Enhance your skills by utilizing guidelines from all corners of the coding universe. The National Correct Coding Initiative (NCCI) Policy Manual is one of the more underutilized and underappreciated resources available to the coding and billing community. You should make a habit of reading through the manual on a yearly basis and highlighting the respective policies that might apply to urology. However, an even more obscure manual that’s full of useful coding tidbits and instruction is the NCCI Correspondence Language Manual for Medicare Services. In it, you will find “general correspondence language” pertaining to NCCI procedure-to-procedure (PTP) edits and medically unlikely edits (MUEs) for each respective code range. While every coder should be familiar with the entirety of the manual, in this article, we’ll home in on one specific section: sequential procedures.
Get a feel for the guidelines as we work our way through this real-world urological example to fully equip you to handle all sequential procedure coding situations. Focus on End Result with Modifier Eligibility Before diving into the specific guidelines on how to approach surgeries involving sequential procedures, have a look at the following surgical scenario to envision how the coding dynamics might play out. Example: The physician unsuccessfully attempts a laparoscopic nephrectomy with a partial ureterectomy. Following the unsuccessful attempt, the physician performs a successful nephrectomy using an open approach that includes rib resection. The procedure codes in consideration are as follows: Without an extensive knowledge of the NCCI Policy Manual, you may find yourself incorrectly coding this scenario. If you perform an NCCI edits check on these two procedures, you will see that the NCCI edit details a modifier “1” indicator, meaning that you may report code 50546 (the column 2 code) alongside 50220 with an overriding modifier. However, context is crucial in determining whether or not the column 2 code is separately billable. This is where you’ll want to consider Medicare’s policy on sequential procedures as stated in the NCCI Correspondence Manual: “If a provider attempts several procedures in direct succession at a patient encounter to accomplish the same end, only the procedure that successfully accomplishes the expected result is reported. Generally, this occurs when a less extensive procedure fails and requires the performance of a more extensive procedure. A failed procedure followed by a more extensive procedure should not be reported separately. Procedures that are often performed in sequence have been identified and the less extensive procedure is not separately reportable with the more extensive procedure.”

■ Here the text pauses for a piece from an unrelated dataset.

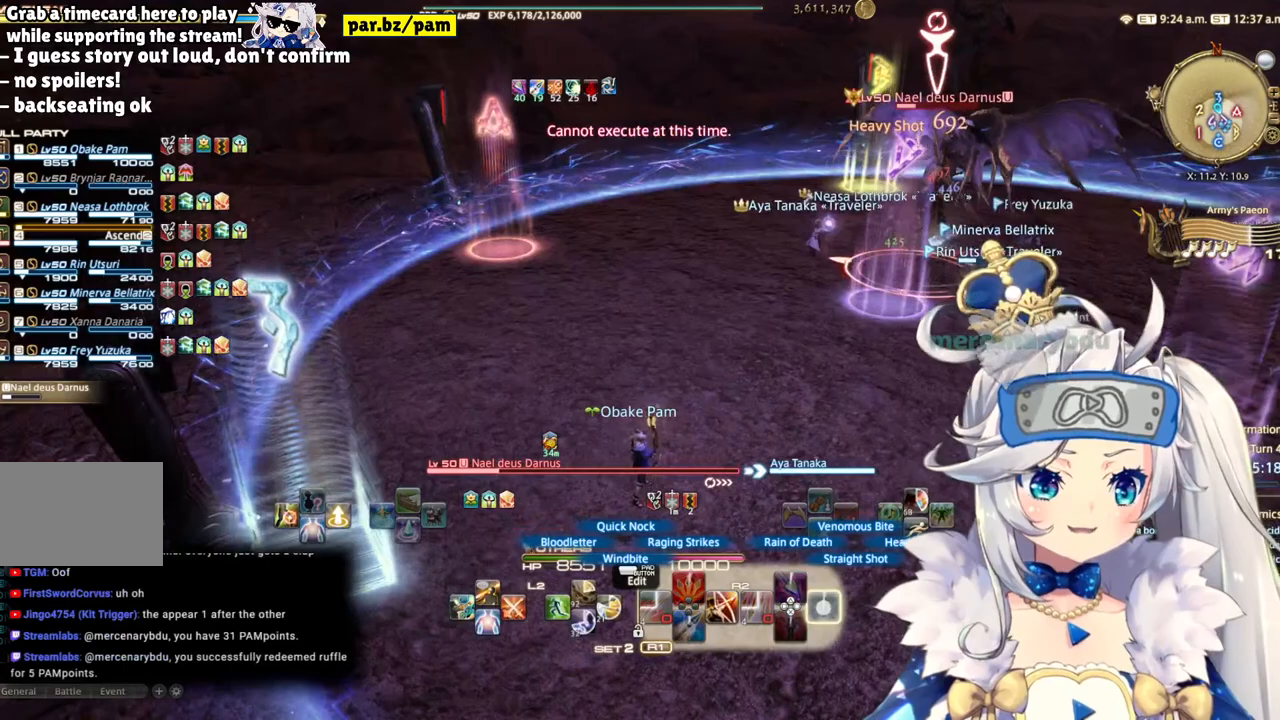
{"buttons": ["R2"], "left_stick": "center", "right_stick": "center", "events": [[100, "CIRCLE", "up"]]}
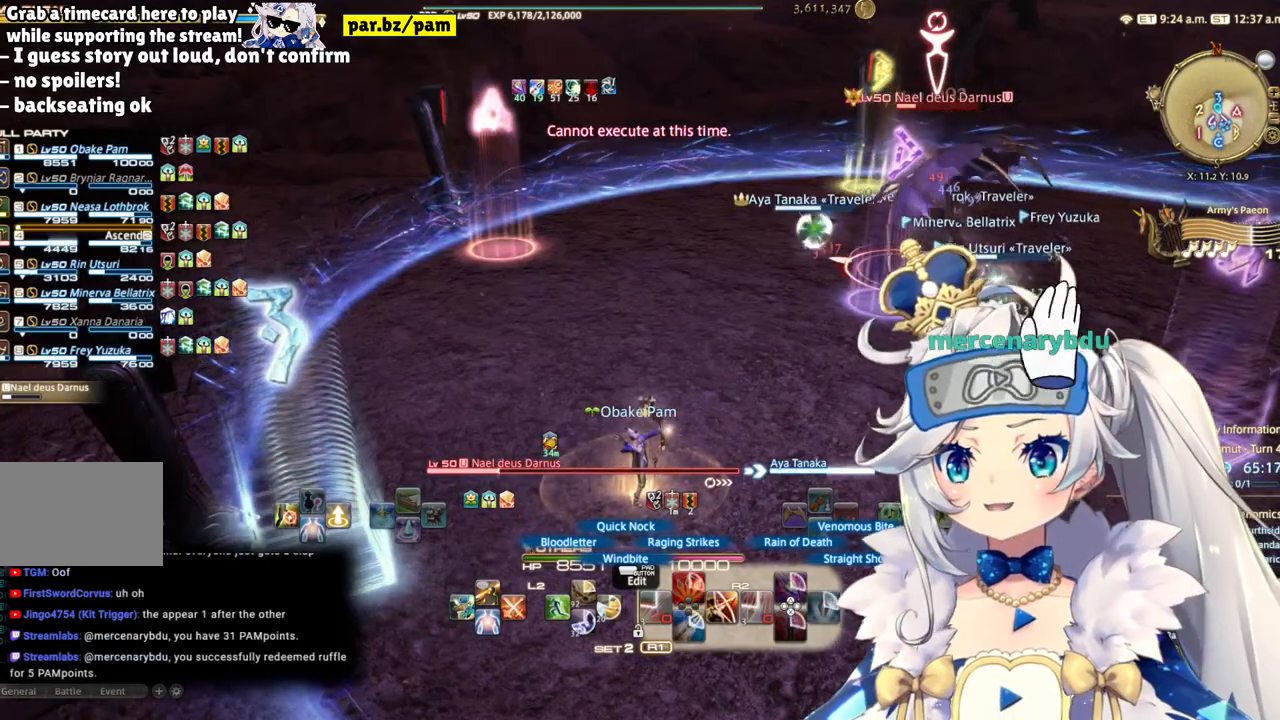
{"buttons": ["R2"], "left_stick": "center", "right_stick": "center", "events": [[183, "right_stick", "down"], [233, "right_stick", "down-right"], [417, "right_stick", "center"]]}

The key phrase you should focus in on here is “to accomplish the same end.” In the example scenario, the physician clearly performs both consecutive procedures for the same diagnostic reasons, so the sequential procedure policy applies to this situation. However, some coders and physicians may argue that, due to the time and effort put into the first procedure, you should report both codes with modifiers 53 (Discontinued procedure) and 59 (Distinct procedural service) attached to 50546. While the use of modifier 53 seems to make sense based on the circumstances, the NCCI rules on sequential procedures do not allow these two procedures to be reported together, no matter the extent of the physician’s work on the initial laparoscopic procedure. Therefore, you should code this example with 50220 alone. Caveat: While reporting each distinct CPT® code is not allowable, you may append modifier 22 (Increased procedural services) to 50220 if the operative report sufficiently details the extent of extra work performed prior to the open procedure. Final note: Make sure to add ICD-10-CM code Z53.31 (laparoscopic surgical procedure converted to open procedure) as a secondary diagnosis on your claim to indicate the change to an open procedure.